» Excerpt provided

Union Of Concerned Scientists 8
March 27th, “Three mile island 29 years later: Nuclear safety problems still unresolved
http://www.ucsusa.org/news/press_release/three-mile-island-29-years-lat-0104.html
"Three Mile Island was almost 30 years ago so perhaps the industry and the NRC have forgotten about it," said Dave
Lochbaum, the director of UCS's Nuclear Safety Project. "But you can bet that even the people who welcome new
plants in their communities will want to know if what happened at Three Mile Island could happen to them. As of right
now, the industry and the NRC haven't done enough to ensure them it won't."
The Three Mile Island accident was triggered by a loss of reactor cooling water. Before the accident, the plant's cooling
system valves had broken down 10 times over the preceding year. Instead of replacing the faulty valves, workers
opened them manually to keep the plant operating. When other equipment problems occurred during the eleventh valve
failure in March 1979, control room operators were overwhelmed and the plant suffered a partial meltdown.
Since then, the NRC and plant owners have focused more on keeping nuclear plants running over the short-term than
ensuring their safety, Lochbaum said. That strategy has allowed a number of safety problems at plants to build up over
time. When the accumulated problems cause enough interruptions to harm a plant's profitability, owners shut them
down for extensive safety overhauls. Since Three Mile Island, utilities have had to shut down 41 plants for a year or
more, a total of 51 times.
Nuclear accidents are most likely to occur at the beginning or end of a plant's operating lifetime, Lochbaum pointed
out. When a plant first goes on line, workers have to acclimate to new equipment that has not been tested in real-world
situations. Meanwhile, at the end of a plant's life, workers have to compensate for increasingly degraded hardware.

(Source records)
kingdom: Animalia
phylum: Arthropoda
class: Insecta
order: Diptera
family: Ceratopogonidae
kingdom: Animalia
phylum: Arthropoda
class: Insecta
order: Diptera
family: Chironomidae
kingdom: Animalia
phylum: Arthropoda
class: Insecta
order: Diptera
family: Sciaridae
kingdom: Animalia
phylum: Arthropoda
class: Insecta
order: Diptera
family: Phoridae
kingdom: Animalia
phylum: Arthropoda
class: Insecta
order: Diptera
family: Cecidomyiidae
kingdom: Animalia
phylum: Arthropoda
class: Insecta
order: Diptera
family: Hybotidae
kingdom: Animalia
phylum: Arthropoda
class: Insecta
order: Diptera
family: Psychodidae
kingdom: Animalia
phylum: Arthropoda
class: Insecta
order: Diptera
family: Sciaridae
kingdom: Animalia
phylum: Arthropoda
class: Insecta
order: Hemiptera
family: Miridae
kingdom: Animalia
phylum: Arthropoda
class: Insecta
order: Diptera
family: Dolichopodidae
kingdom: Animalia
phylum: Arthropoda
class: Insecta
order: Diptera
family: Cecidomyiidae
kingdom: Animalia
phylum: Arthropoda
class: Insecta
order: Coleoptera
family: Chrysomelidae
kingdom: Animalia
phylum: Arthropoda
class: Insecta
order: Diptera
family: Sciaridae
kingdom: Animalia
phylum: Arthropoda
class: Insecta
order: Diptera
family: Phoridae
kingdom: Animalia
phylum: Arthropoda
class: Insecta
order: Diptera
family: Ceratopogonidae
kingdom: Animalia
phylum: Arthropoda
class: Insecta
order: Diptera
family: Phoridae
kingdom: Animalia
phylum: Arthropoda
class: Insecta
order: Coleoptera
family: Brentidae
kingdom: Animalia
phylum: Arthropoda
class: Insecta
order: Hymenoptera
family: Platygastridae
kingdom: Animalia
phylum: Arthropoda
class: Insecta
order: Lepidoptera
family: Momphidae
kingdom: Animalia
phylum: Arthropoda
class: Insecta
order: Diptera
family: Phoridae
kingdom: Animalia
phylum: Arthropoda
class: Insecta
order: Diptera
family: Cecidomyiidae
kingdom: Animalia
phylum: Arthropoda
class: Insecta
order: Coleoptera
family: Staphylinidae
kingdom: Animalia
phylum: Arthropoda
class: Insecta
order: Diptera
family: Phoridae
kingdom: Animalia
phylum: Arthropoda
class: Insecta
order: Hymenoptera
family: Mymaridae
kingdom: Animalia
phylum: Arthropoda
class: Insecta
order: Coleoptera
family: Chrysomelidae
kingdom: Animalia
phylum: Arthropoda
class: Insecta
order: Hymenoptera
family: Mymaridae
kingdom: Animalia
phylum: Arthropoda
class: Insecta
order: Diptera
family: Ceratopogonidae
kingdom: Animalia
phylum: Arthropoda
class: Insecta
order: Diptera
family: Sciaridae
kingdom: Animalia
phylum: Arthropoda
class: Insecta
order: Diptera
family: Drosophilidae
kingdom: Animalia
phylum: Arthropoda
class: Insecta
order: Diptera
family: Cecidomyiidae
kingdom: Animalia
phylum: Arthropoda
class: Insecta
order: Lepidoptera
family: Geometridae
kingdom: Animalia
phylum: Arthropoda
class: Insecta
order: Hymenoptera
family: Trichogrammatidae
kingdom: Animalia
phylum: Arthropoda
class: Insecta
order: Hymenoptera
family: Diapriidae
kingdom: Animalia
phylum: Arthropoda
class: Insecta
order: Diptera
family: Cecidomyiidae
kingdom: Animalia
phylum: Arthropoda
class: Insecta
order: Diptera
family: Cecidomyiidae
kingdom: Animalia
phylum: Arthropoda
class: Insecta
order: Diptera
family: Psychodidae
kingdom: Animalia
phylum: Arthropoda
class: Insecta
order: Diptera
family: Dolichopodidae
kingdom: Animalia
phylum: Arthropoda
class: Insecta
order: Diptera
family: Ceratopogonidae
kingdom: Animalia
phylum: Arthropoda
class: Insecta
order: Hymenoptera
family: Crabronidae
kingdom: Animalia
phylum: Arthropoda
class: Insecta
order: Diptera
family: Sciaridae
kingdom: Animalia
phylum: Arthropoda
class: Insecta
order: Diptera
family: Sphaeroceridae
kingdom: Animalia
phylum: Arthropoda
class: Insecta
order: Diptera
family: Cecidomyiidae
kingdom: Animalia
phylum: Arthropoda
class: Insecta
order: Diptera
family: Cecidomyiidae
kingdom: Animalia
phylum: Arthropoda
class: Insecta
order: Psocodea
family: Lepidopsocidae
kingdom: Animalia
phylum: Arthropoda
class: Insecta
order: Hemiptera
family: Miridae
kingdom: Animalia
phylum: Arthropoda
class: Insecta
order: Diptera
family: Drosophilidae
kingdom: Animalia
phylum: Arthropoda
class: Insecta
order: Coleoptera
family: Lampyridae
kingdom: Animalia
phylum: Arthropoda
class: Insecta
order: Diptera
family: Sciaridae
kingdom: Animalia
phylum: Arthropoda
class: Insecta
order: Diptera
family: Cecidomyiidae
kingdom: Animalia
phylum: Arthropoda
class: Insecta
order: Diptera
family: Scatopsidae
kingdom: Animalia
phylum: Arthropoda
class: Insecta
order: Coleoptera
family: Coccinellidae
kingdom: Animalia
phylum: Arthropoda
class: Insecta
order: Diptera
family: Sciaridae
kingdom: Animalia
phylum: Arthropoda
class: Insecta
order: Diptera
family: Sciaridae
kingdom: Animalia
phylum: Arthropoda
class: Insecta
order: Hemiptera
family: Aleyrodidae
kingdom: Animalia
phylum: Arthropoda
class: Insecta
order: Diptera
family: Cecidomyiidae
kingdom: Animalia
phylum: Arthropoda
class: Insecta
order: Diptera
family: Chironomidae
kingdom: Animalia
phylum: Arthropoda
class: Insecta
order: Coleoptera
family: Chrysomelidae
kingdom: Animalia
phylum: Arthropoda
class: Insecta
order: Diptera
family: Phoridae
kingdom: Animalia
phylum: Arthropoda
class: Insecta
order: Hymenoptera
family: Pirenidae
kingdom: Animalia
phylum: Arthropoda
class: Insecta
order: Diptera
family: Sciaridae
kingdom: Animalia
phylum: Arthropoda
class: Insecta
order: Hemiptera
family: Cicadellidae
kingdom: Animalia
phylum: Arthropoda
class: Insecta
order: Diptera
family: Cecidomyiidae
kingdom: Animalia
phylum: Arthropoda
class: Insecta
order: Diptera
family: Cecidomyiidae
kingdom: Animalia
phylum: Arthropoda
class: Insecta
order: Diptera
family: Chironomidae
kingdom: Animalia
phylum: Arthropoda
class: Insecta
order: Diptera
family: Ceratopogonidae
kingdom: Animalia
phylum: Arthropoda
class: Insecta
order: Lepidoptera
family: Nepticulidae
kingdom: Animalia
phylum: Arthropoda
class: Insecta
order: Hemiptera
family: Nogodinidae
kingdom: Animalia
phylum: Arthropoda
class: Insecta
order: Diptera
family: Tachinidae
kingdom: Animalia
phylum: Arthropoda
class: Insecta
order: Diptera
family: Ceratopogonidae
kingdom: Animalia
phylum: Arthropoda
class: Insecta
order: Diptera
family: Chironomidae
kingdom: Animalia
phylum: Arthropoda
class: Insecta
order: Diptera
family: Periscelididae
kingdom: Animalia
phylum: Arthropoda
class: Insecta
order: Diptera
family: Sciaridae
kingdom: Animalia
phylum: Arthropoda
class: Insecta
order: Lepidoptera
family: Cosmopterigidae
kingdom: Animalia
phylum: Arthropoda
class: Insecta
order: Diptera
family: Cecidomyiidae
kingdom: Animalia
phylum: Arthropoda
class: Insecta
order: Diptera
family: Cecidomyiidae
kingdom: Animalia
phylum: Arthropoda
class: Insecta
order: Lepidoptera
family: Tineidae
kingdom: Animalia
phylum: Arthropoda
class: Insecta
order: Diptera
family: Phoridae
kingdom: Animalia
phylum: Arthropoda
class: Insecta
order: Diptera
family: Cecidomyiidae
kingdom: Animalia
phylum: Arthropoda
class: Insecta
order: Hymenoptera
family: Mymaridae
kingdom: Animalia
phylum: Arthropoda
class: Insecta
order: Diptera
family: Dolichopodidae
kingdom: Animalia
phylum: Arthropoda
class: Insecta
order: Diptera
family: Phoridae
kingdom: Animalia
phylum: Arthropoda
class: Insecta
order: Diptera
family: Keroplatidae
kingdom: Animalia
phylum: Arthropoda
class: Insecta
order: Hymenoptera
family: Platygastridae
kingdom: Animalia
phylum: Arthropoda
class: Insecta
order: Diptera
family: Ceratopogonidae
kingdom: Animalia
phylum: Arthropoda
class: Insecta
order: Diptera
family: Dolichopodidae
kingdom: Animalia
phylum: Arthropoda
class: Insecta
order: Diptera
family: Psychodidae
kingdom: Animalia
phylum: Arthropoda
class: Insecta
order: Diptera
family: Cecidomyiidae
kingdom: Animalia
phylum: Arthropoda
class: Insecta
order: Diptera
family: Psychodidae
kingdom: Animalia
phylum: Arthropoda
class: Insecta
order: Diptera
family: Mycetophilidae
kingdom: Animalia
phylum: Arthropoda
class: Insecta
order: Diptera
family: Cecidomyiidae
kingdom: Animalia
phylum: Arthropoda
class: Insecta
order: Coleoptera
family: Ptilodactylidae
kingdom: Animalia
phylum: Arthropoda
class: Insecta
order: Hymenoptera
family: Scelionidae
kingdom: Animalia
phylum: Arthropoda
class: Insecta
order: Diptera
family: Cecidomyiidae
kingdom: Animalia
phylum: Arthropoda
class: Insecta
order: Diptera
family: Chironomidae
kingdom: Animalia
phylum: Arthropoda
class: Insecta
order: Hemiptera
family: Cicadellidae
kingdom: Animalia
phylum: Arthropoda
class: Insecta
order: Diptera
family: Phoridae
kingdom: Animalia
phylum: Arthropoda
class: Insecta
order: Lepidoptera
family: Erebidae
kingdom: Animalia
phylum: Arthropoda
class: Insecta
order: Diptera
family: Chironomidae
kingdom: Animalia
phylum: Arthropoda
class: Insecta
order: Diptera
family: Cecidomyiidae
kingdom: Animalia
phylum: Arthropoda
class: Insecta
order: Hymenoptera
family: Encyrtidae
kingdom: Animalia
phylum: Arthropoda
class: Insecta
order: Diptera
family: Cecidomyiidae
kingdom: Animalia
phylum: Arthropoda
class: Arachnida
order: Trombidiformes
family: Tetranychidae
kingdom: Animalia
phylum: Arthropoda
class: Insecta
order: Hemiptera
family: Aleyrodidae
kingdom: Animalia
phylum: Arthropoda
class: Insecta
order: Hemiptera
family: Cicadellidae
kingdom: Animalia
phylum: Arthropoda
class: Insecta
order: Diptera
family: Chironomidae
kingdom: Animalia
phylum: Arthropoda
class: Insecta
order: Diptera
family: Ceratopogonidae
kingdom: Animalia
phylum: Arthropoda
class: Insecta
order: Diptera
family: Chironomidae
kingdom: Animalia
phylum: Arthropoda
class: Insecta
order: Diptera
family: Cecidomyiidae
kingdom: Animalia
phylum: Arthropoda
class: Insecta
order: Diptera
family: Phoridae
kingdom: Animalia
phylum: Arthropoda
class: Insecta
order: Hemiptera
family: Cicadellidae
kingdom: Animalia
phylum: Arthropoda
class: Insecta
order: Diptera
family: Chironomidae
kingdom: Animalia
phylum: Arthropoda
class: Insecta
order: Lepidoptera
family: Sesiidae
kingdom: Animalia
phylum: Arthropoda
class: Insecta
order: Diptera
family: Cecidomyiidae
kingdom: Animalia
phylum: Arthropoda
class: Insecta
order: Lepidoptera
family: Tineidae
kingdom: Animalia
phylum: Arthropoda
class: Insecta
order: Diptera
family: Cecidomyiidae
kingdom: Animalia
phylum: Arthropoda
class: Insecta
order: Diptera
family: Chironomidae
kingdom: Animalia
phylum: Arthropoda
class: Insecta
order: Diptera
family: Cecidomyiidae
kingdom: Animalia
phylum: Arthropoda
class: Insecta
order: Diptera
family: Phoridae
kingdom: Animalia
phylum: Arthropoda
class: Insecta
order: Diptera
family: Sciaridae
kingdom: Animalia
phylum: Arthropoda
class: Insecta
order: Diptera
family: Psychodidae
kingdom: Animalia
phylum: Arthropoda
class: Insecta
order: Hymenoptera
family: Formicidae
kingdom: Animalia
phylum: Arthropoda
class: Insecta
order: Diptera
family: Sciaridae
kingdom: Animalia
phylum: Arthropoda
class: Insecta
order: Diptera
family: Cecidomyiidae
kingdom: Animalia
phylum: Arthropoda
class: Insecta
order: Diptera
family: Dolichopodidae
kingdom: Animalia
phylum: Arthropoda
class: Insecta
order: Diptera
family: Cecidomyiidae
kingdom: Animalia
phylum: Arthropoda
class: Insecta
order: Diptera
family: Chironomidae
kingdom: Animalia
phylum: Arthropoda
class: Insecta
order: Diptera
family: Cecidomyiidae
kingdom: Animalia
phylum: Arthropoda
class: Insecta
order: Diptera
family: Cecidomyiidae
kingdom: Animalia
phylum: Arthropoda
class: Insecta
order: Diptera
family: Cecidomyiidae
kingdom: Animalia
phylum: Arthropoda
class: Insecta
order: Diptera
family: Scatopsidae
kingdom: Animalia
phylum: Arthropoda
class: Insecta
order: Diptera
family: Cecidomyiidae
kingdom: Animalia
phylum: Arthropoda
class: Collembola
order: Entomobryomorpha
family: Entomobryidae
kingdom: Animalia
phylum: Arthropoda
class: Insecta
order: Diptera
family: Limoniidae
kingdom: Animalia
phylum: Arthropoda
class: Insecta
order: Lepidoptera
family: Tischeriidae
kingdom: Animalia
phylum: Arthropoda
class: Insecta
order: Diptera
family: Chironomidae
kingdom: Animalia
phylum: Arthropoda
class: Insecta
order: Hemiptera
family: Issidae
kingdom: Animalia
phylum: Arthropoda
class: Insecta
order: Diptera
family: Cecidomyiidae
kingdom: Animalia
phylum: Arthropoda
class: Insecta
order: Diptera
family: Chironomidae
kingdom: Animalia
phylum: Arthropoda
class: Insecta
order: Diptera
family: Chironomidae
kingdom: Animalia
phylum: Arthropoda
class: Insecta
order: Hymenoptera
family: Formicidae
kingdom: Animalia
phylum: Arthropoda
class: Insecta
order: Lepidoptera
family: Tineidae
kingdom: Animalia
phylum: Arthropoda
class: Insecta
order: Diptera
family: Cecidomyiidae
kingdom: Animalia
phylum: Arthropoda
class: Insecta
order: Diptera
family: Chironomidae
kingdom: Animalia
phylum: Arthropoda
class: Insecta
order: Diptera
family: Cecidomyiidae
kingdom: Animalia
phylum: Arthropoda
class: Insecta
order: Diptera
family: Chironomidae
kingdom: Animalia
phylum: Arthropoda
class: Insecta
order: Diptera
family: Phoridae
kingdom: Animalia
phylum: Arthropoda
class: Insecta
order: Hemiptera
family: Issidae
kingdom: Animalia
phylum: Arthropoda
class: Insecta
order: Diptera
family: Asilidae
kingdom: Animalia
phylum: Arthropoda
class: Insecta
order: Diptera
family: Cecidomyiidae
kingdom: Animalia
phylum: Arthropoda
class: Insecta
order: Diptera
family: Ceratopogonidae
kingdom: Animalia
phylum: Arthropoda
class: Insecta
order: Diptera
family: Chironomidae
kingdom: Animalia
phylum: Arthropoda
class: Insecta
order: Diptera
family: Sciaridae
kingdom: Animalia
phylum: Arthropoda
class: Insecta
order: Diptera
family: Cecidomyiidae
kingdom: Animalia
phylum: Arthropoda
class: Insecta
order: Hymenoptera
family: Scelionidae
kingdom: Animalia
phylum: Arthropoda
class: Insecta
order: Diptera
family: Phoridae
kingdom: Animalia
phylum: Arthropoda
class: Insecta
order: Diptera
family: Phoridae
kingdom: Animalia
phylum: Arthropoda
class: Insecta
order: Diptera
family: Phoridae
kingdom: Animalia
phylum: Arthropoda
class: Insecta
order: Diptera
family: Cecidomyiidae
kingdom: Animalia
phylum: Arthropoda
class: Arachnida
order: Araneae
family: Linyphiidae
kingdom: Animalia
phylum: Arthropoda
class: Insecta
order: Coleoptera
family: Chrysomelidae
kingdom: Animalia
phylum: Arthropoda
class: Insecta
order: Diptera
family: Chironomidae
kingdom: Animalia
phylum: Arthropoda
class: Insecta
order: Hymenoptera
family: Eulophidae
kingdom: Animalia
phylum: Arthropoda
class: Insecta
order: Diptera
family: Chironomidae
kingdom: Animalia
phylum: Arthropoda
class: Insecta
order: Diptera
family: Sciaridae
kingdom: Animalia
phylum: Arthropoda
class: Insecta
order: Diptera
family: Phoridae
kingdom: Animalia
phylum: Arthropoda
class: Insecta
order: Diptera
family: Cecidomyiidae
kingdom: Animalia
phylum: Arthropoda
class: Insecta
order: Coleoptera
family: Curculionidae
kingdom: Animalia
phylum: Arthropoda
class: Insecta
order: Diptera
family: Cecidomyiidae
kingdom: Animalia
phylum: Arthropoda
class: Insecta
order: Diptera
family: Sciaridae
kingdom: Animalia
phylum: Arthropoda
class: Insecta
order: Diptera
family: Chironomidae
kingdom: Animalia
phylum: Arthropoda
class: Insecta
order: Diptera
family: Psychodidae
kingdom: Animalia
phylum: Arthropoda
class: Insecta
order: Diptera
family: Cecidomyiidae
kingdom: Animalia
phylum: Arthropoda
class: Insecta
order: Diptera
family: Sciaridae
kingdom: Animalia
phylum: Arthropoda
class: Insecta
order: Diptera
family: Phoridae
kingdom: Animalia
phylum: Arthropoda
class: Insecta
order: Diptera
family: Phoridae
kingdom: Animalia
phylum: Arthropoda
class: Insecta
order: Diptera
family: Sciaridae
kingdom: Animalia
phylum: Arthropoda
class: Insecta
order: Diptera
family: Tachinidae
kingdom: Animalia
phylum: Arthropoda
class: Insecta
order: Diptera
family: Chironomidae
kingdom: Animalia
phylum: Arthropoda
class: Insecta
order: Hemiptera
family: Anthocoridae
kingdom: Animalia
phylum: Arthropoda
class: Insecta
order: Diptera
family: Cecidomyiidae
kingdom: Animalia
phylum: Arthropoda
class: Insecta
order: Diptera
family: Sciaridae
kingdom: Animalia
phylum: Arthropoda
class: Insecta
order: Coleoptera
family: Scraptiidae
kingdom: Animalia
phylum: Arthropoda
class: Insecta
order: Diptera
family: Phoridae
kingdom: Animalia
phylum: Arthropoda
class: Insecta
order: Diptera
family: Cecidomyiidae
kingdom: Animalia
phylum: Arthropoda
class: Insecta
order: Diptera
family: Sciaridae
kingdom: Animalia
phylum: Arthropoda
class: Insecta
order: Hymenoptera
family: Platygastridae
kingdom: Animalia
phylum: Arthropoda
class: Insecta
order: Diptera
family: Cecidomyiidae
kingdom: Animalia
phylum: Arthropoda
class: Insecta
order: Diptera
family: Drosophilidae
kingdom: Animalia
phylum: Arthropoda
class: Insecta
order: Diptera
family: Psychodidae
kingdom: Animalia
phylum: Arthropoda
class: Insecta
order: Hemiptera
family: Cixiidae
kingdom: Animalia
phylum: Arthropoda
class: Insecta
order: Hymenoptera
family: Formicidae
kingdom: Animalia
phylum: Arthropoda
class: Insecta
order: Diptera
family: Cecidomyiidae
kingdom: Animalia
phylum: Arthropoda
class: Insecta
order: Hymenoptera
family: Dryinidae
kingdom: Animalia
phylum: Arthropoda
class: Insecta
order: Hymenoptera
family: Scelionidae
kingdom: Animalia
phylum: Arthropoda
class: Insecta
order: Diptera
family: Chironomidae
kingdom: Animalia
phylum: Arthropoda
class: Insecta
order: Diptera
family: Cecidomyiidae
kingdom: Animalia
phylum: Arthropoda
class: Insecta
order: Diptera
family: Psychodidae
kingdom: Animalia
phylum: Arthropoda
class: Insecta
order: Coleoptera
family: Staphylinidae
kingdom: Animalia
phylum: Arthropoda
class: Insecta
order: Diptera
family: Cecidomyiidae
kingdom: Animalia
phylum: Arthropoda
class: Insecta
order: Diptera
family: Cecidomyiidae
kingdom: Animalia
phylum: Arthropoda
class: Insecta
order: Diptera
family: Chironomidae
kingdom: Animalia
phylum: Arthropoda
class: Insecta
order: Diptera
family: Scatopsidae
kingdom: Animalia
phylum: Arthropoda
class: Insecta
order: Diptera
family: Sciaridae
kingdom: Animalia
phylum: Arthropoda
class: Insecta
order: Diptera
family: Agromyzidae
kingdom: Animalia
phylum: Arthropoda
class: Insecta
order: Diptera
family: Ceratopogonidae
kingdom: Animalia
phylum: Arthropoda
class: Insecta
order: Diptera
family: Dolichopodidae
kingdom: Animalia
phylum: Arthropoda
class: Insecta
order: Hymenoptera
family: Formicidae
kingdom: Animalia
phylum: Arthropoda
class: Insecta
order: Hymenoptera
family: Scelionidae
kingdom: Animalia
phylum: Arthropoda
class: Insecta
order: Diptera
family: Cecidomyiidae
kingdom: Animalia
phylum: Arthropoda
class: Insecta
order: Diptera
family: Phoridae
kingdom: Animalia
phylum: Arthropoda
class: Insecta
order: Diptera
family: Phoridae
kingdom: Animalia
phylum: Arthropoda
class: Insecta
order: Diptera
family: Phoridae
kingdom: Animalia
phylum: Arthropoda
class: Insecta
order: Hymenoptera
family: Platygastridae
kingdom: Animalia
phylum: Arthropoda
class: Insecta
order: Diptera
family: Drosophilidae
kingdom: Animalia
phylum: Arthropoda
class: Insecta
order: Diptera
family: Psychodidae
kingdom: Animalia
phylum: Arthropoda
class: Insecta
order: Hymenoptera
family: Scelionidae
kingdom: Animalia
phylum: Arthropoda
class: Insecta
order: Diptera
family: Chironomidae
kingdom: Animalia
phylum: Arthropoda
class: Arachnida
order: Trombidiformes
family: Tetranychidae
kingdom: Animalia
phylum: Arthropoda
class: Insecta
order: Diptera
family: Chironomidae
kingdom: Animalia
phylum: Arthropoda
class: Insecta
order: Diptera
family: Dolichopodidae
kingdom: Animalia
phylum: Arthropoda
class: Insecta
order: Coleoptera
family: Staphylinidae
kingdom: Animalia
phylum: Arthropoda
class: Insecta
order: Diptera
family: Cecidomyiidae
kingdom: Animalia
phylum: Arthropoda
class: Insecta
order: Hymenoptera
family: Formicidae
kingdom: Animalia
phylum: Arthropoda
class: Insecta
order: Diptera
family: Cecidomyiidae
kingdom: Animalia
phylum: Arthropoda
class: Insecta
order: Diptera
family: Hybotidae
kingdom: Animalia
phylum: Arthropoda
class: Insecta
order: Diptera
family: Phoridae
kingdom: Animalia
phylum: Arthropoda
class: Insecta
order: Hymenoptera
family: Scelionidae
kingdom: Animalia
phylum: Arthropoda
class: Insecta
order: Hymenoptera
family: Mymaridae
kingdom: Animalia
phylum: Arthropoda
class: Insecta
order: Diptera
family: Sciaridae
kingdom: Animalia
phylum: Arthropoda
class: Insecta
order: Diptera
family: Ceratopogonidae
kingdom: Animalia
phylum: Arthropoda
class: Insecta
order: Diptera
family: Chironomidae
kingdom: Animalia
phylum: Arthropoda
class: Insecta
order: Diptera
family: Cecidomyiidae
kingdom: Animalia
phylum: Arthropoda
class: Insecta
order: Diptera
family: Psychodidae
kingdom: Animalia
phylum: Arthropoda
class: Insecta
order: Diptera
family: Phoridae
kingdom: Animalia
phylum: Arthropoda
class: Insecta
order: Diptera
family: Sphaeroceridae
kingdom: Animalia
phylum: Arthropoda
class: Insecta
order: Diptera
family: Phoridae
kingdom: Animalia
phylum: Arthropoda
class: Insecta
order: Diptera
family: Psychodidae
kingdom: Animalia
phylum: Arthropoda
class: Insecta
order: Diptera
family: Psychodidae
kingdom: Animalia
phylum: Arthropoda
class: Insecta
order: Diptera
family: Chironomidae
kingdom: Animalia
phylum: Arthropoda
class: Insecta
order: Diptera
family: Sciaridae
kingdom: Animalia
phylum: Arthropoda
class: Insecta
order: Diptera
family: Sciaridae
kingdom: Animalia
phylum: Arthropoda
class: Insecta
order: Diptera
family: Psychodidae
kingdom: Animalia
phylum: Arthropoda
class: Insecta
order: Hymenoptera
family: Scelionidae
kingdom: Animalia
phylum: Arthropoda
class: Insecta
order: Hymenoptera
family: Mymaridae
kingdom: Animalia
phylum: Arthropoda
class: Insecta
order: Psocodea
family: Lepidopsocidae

» Requirement A
Answer these questions using the Three Mile Island press release:
(i) How many times had the plant's cooling system valves broken down in the year before the accident?
(ii) How many plants have utilities had to shut down for a year or more since Three Mile Island?
(iii) At what points in a plant's operating lifetime are nuclear accidents most likely to occur?
» Requirement B
Return the part of the Three Mile Island press release that begins at the words "The Three Mile" and stops after the words "a partial meltdown.".

» Task response A
(i) 10 times
(ii) 41 plants
(iii) At the beginning or end of a plant's operating lifetime

» Task response B
The Three Mile Island accident was triggered by a loss of reactor cooling water. Before the accident, the plant's cooling
system valves had broken down 10 times over the preceding year. Instead of replacing the faulty valves, workers
opened them manually to keep the plant operating. When other equipment problems occurred during the eleventh valve
failure in March 1979, control room operators were overwhelmed and the plant suffered a partial meltdown.